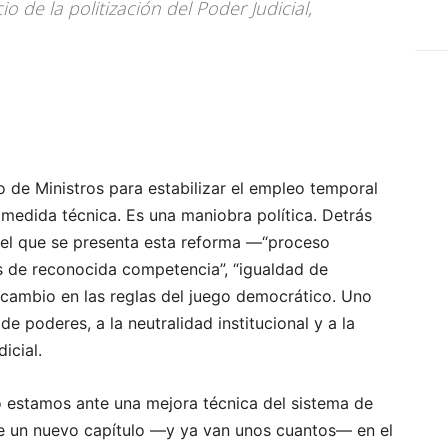
io de la politización del Poder Judicial,
 de Ministros para estabilizar el empleo temporal
na medida técnica. Es una maniobra política. Detrás
n el que se presenta esta reforma —“proceso
tas de reconocida competencia”, “igualdad de
cambio en las reglas del juego democrático. Uno
e poderes, a la neutralidad institucional y a la
icial.
o estamos ante una mejora técnica del sistema de
nte un nuevo capítulo —y ya van unos cuantos— en el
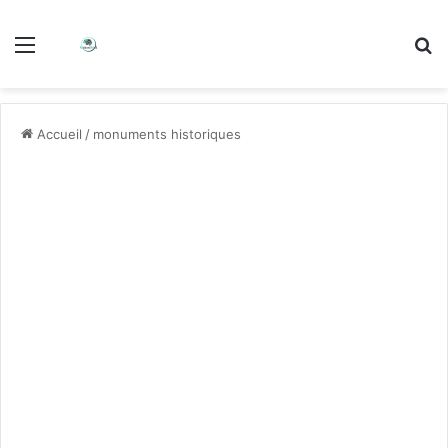
Accueil
/
monuments historiques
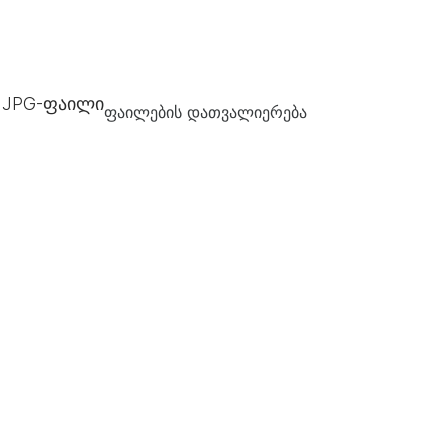
, JPG-ფაილი
ფაილების დათვალიერება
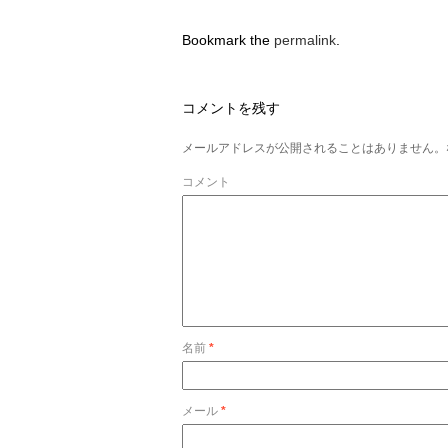
Bookmark the
permalink
.
コメントを残す
メールアドレスが公開されることはありません。
コメント
名前
*
メール
*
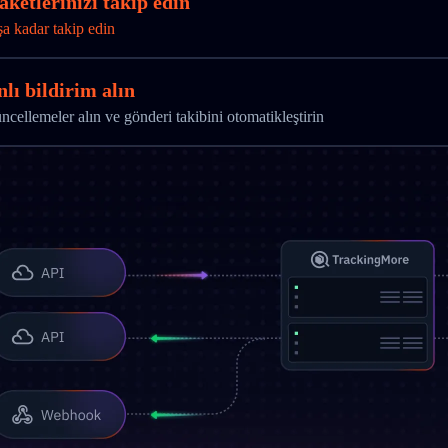
ketlerinizi takip edin
şa kadar takip edin
lı bildirim alın
ellemeler alın ve gönderi takibini otomatikleştirin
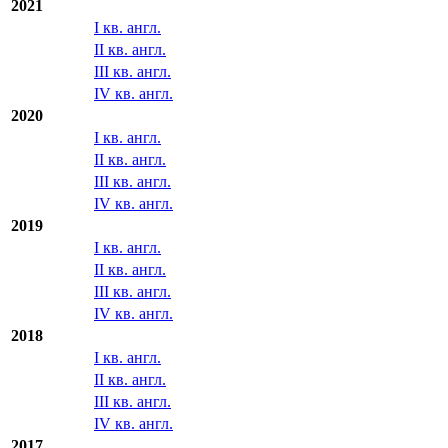
2021
I кв. англ.
II кв. англ.
III кв. англ.
IV кв. англ.
2020
I кв. англ.
II кв. англ.
III кв. англ.
IV кв. англ.
2019
I кв. англ.
II кв. англ.
III кв. англ.
IV кв. англ.
2018
I кв. англ.
II кв. англ.
III кв. англ.
IV кв. англ.
2017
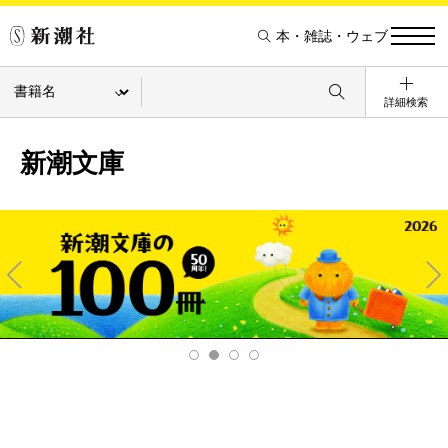
本・雑誌・ウェブ
詳細検索
新潮文庫
Pre
Ne
v
xt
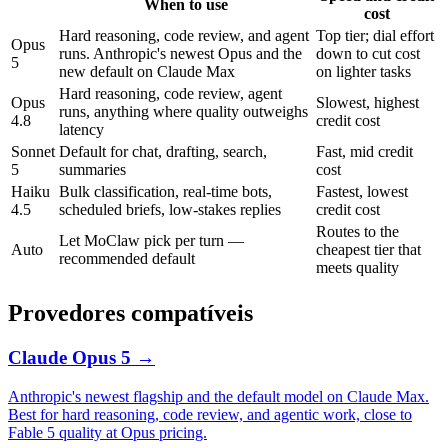
When to use
cost
Hard reasoning, code review, and agent
Top tier; dial effort
Opus
runs. Anthropic's newest Opus and the
down to cut cost
5
new default on Claude Max
on lighter tasks
Hard reasoning, code review, agent
Opus
Slowest, highest
runs, anything where quality outweighs
4.8
credit cost
latency
Sonnet
Default for chat, drafting, search,
Fast, mid credit
5
summaries
cost
Haiku
Bulk classification, real-time bots,
Fastest, lowest
4.5
scheduled briefs, low-stakes replies
credit cost
Routes to the
Let MoClaw pick per turn —
Auto
cheapest tier that
recommended default
meets quality
Provedores compatíveis
Claude Opus 5
→
Anthropic's newest flagship and the default model on Claude Max.
Best for hard reasoning, code review, and agentic work, close to
Fable 5 quality at Opus pricing.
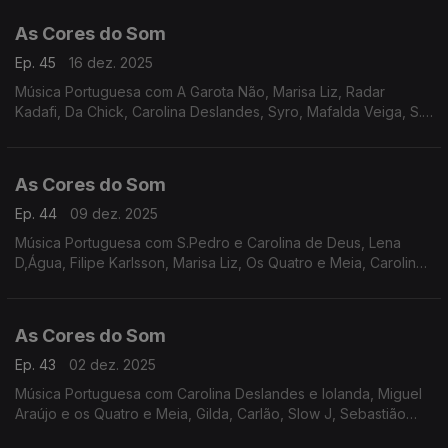
e Meia e Miguel Araújo, entre outros.
As Cores do Som
Ep. 45
16 dez. 2025
Música Portuguesa com A Garota Não, Marisa Liz, Radar
Kadafi, Da Chick, Carolina Deslandes, Syro, Mafalda Veiga, S.
Pedro e Carolina de Deus, Os Vizinhos, Nena e Carolina de
Deus, Matay, Táxi, Rádio Macau.
As Cores do Som
Ep. 44
09 dez. 2025
Música Portuguesa com S.Pedro e Carolina de Deus, Lena
D,Água, Filipe Karlsson, Marisa Liz, Os Quatro e Meia, Carolina
Deslandes, Perpétua, Heróis do Mar, Quadra, Os Azeitonas, Os
Vizinhos, Nena e Joana Almeirante.
As Cores do Som
Ep. 43
02 dez. 2025
Música Portuguesa com Carolina Deslandes e Iolanda, Miguel
Araújo e os Quatro e Meia, Gilda, Carlão, Slow J, Sebastião
Antunes e Virgul, Rui Veloso, UHF, Tiago Bettencourt, Filipe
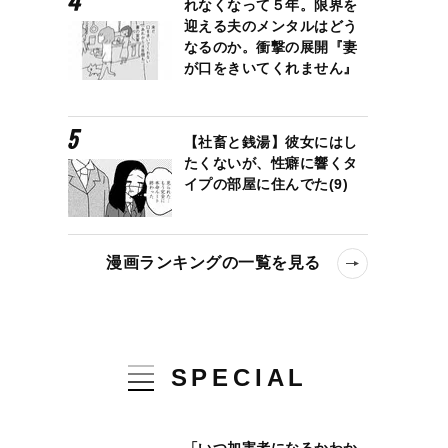
れなくなって５年。限界を
迎える夫のメンタルはどう
なるのか。衝撃の展開『妻
が口をきいてくれません』
【社畜と銭湯】彼女にはし
たくないが、性癖に響くタ
イプの部屋に住んでた(9)
漫画ランキングの一覧を見る
SPECIAL
「いつ加害者になるかわか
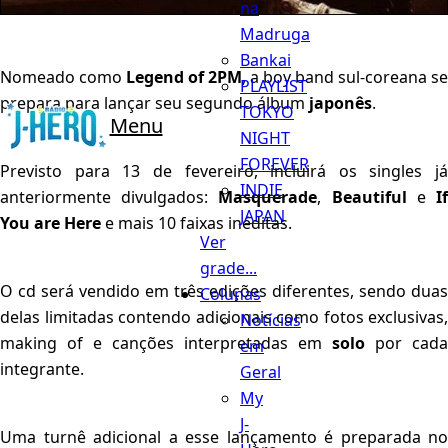
na
Madruga
Bankai
Nomeado como
Legend of 2PM
, a boy band sul-coreana se
PLAYLIST
prepara para lançar seu segundo álbum
japonês
.
TOKYO
Menu
NIGHT
FOREVER
Previsto para 13 de fevereiro, incluirá os singles já
INDIE
anteriormente divulgados:
Masquerade
,
Beautiful
e
I
JAPAN
You are Here
e mais 10 faixas inéditas.
Ver
grade...
O cd será vendido em três edições diferentes, sendo duas
Colunas
delas limitadas contendo adicionais como fotos exclusivas,
Notícias
making of e canções interpretadas em
solo
por cada
em
integrante.
Geral
My
J-
Uma turnê adicional a esse lançamento é preparada no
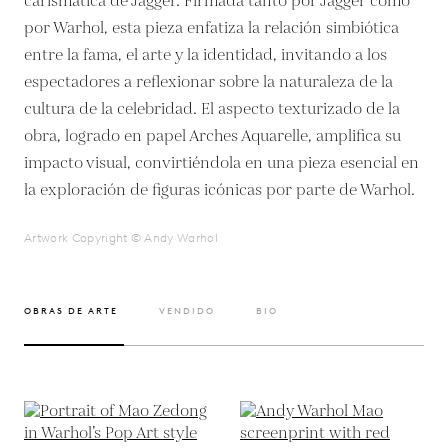
carismática de Jagger. Firmada tanto por Jagger como
por Warhol, esta pieza enfatiza la relación simbiótica
entre la fama, el arte y la identidad, invitando a los
espectadores a reflexionar sobre la naturaleza de la
cultura de la celebridad. El aspecto texturizado de la
obra, logrado en papel Arches Aquarelle, amplifica su
impacto visual, convirtiéndola en una pieza esencial en
la exploración de figuras icónicas por parte de Warhol.
Artwork Copyright © Andy Warhol
OBRAS DE ARTE
VENDIDO
BIO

********

Required work.
Wherever a line holds the word "runs", copy that line out of the entries above.

Worked solution.
runs. Anthropic's newest Opus and the
runs, anything where quality outweighs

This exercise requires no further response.